Dennis Nothdruft, co-curator of the exhibition T-Shirt: Cult – Culture – Subversion at the Fashion and Textile Museum in 2018 says all T-shirts have their place, even when they might be controversial. He points to Maria Grazia Chiuri’s 2016 debut at Dior, which featured a slogan T-shirt reading ‘‘We Should All Be Feminists”, a reference to Chimamanda Ngozi Adichie’s TED talk. “I can see where people think it’s a marketing exercise but she got people really talking about it and it elevated the discussion around feminism,” he says. While a T-shirt may be the most basic garment, “it can also be the most powerful body billboard or way to verbalise one’s beliefs and politics”. With Grazia Chiuri, “it set out her stall as the new designer at Dior and her feminist beliefs”.
Few designers have been able to stoke controversy through the medium of T-shirts as mischievously as Katharine Hamnett. Over the years, the designer has promoted messages like “Choose Life”, “Worldwide Nuclear Ban Now” and “Cancel Brexit”, and recently partnered with sustainable fashion designer Patrick McDowell to make a capsule collection of jackets and T-shirts (from £110) printed with the word “HELP” designed to highlight the negative effects of Brexit on the fashion industry. “We feel voiceless under the present government and protest T-shirts give you a voice,” she says. “The tragedy is that they are even more relevant now than they were when I started making them, 39 years ago.”
For Hamnett, grabbing attention with a T-shirt is only the first step. “We haven’t done our bit until we’ve effected change,” she says. “We need to write to our MPs. We must follow it up with action otherwise it’s a waste of time.”
Recently, artists have also taken up the baton, creating politicised T-shirts as collectable artworks. Sterling Ruby’s one-off handcrafted pieces are considered part of his catalogue raisonné: his Death Angel T-shirts ($3,500) are juxtaposed with the covers of some of his favourite books, including Hannah Arendt’s On Violence, Audre Lorde’s The Master’s Tools Will Never Dismantle The Master’s House and James Baldwin’s Dark Days. These works are equal parts “exercises in appropriation, hybrids of politicised language and highly designed fonts”, he says. “These are all things that I wore when I was younger. It’s a reminder of where I came from, my earliest group of friends and how it shaped my working process as an artist today. I made these pieces during a politically dark, yet also hopeful time.”

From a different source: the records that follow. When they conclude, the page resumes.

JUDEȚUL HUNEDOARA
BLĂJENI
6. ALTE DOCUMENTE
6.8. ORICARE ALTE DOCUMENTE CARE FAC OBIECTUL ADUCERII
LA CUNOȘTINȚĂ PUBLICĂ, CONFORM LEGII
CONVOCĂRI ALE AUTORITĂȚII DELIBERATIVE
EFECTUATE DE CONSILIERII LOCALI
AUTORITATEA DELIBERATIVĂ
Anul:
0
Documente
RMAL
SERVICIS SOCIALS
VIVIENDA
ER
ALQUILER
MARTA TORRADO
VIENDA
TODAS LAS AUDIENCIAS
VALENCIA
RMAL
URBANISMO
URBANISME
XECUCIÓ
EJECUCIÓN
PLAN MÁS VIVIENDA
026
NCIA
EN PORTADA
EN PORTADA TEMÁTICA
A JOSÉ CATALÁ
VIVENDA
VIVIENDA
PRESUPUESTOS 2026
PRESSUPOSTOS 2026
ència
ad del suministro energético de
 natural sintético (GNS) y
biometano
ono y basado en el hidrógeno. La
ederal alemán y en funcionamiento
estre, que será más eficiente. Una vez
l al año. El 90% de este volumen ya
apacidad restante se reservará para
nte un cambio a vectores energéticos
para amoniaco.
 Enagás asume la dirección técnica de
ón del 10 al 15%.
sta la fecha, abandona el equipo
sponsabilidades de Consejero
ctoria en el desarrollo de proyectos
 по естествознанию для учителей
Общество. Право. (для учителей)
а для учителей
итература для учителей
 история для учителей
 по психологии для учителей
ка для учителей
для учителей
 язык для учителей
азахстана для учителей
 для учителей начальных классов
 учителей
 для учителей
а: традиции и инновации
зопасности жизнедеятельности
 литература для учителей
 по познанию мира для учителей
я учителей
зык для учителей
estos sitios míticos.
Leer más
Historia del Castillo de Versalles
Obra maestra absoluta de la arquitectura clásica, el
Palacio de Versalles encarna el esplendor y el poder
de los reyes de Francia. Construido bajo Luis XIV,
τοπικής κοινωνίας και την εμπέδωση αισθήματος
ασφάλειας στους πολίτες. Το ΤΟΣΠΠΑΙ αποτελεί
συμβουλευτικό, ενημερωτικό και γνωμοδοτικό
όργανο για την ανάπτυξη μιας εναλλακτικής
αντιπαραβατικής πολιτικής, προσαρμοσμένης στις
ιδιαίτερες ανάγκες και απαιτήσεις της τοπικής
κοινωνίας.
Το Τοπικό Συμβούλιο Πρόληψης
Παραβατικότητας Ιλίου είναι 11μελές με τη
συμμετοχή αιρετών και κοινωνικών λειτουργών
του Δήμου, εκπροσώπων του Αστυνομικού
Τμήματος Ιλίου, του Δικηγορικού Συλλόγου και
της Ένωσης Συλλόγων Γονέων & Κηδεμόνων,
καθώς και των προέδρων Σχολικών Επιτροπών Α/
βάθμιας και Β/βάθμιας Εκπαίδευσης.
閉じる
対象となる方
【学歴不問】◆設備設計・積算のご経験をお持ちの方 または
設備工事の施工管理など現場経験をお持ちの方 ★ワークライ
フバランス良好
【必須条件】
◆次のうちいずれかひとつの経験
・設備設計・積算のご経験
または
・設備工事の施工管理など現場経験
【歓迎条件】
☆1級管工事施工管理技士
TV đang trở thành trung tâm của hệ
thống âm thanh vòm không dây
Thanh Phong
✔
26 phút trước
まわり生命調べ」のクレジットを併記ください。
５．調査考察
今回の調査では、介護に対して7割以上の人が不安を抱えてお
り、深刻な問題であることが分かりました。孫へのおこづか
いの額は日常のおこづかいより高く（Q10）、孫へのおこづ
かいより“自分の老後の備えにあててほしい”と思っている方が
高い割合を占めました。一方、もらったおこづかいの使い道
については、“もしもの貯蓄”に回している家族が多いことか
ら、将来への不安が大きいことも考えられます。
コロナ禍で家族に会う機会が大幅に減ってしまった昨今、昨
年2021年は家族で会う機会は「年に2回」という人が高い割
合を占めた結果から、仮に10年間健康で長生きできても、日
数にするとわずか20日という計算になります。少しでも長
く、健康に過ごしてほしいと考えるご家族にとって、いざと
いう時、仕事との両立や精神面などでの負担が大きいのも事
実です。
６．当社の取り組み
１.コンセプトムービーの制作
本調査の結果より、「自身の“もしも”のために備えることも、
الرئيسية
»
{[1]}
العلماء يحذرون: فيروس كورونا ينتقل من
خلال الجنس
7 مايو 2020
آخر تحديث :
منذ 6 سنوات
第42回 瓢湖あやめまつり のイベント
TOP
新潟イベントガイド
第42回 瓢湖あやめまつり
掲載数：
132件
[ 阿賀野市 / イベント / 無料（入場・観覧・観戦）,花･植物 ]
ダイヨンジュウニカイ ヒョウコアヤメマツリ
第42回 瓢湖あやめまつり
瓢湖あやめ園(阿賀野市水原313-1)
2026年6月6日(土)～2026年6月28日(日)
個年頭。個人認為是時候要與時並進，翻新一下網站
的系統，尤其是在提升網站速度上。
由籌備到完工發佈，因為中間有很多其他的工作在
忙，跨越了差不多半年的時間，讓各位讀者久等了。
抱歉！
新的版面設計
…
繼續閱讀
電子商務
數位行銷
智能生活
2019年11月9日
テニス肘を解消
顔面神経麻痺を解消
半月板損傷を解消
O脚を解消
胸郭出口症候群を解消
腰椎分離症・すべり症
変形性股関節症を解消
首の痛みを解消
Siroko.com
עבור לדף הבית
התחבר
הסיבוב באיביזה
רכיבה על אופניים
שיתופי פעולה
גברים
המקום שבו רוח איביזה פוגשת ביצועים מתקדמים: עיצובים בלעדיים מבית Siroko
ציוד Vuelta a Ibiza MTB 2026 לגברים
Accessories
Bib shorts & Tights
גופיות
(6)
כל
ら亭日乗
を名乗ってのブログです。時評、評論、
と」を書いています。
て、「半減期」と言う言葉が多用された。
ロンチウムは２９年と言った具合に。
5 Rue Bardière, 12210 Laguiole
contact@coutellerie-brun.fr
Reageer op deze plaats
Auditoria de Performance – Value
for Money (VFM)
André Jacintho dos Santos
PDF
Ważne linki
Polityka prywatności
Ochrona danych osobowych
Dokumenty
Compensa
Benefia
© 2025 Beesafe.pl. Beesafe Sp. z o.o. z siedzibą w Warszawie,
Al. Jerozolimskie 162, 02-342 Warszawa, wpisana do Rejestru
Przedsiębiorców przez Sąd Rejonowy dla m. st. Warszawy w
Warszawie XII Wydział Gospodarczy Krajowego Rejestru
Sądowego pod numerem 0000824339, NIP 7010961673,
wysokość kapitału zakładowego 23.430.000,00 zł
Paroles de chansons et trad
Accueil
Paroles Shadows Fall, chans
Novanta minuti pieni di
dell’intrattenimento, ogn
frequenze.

Of course, there’s also the option to make a statement T-shirt all of one’s own. JJ Hudson (better known by his nom de plume, Dr Noki) has been chopping, slashing and collaging “brand subversions” (such as reworking the GAP logo to say “Gay” or hybridising Adidas tracksuits with heavy-metal T-shirts) ever since he was a student at Edinburgh College of Art. Now his influence can be seen in a new generation of designers such as Max Allen, Claire Barrow and Matty Bovan (with whom he’s collaborating on a capsule collection later this year) who share his passion for sustainability, recycling and make-do-and-mend. But a punk DIY ethos remains his overriding principle. He implores: “You can custom-build new ideas – things those brands can’t give you. Don’t buy me – copy me! Turn your bedroom into your own atelier.”
I still have my first (and only) attempt at customisation – a screenprint of the singer Aaliyah I did after her death. Ultimately, “the T-shirt is about communication”, agrees Nothdruft. “It’s a really basic way of telling the world who and what you are.” T-shirts tell the story of who we are, what we care about and what needs to change – now more so than ever.